学习文本:
---

挑战程序竞赛系列(89):3.6平面扫描(3)

传送门:POJ 3292: Rectilinear polygon

题意参考hankcs: http://www.hankcs.com/program/algorithm/poj-3293-rectilinear-polygon.html

题意:

直角多边形:给定N个点,问是否能组成直角多边形(每个顶点都与另外两个顶点构成直角,每条边都平行于坐标轴),并求出周长?

思路参考: http://www.cnblogs.com/ZefengYao/p/7470984.html

平面扫描,按照x轴扫描可以获得所有竖边的长度和,按y轴的同理,先讨论x轴的情况,将点按照x坐标大小排序后,同一列上的点按照y坐标从小到大排序,之后再观察多边形每一列的特性,可以发现每一列上点必定偶数个,相邻两个配对可以成为一条边,若出现奇数条边,肯定是构不成多边形的。按y轴扫描也是相同做法。其次还要判断是否有横竖边相交的情况以及是否有洞(图是否连通)即可。

讲的很清楚了,此题的trick在于如何实现水平线与垂直线的相交判断,记录哪些信息可以检测出相交问题呢?

首先按照x轴扫描,不会出现相交的线,所以只需要把每条线段信息记录在一种数据结构即可,方便y轴扫描时判断相交。显然,给定一条水平线的横坐标的两端,我们只需要比较该区间内是否有垂直线与之相交,采用TreeSet维护x轴垂直线的有序,接着只要在扫描y轴时,知道两个端点,就可以拿到该区间内的垂直线逐个判断即可。

---

练习数据:

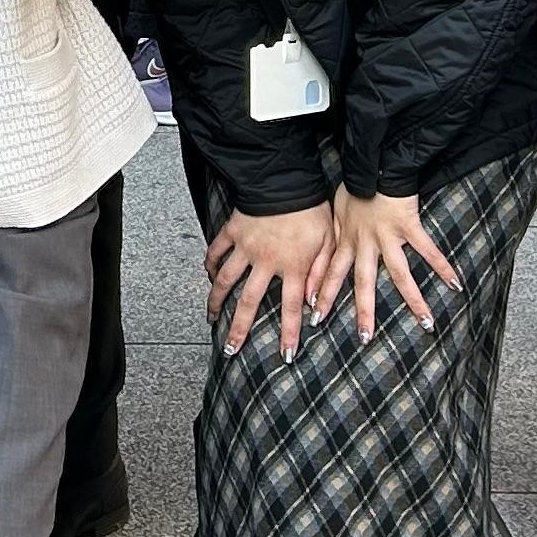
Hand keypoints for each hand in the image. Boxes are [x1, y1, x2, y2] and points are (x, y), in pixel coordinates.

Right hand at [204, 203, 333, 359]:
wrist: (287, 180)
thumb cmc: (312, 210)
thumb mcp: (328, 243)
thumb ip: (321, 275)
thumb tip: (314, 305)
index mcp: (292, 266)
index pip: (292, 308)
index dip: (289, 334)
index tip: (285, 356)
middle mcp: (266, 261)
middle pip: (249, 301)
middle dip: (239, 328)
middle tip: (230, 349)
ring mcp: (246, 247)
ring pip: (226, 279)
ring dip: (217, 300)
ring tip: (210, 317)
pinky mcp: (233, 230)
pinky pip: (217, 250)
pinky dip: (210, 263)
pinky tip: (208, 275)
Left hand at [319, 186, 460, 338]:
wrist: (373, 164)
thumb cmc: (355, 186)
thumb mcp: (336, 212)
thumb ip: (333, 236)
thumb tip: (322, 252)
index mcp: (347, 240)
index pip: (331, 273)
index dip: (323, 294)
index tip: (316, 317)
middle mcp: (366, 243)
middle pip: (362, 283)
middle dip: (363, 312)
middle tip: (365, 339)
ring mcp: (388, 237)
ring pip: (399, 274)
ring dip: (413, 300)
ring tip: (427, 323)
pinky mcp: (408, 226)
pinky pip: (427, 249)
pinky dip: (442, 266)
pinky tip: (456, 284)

---

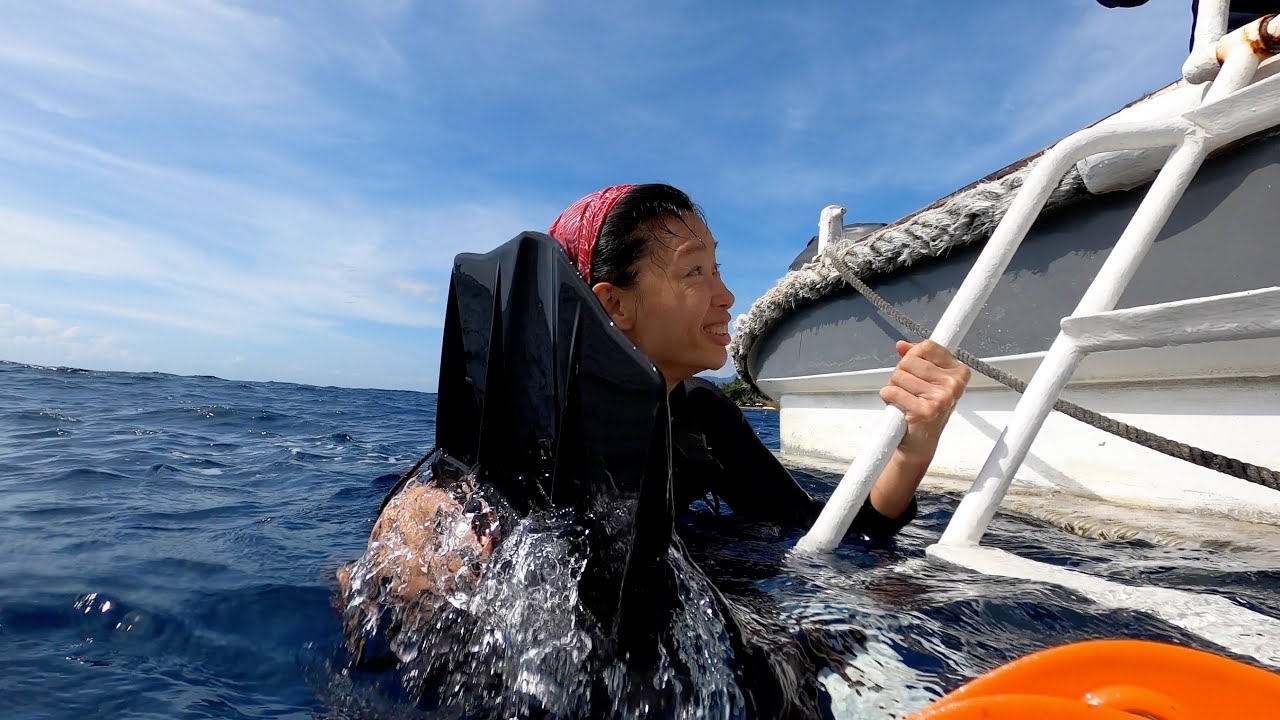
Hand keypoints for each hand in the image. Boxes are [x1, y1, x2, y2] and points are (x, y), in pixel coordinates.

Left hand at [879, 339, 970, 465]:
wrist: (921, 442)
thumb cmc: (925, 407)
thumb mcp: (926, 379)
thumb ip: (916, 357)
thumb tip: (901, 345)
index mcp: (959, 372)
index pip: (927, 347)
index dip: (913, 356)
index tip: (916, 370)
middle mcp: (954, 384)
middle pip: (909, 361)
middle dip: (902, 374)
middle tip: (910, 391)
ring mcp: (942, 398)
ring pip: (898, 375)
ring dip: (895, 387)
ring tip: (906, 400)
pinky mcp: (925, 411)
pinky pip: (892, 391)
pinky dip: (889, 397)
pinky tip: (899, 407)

---

请将学习文本中以"平面扫描,按照x轴扫描"开头的段落改写为要点列表,并保留其主要事实。 完成练习时无需参考上述数据行。

- 采用平面扫描:按x轴扫描可得到所有竖边的长度之和,按y轴扫描同理。
- 以x轴为例:先将点按x坐标排序,同一列上的点再按y坐标从小到大排序。
- 每一列上的点必为偶数个,相邻两点配对构成一条边;若出现奇数条边,则无法构成多边形。
- 按y轴扫描的做法与此相同。
- 此外,还需判断是否存在横竖边相交的情况,以及是否有洞(即图是否连通)。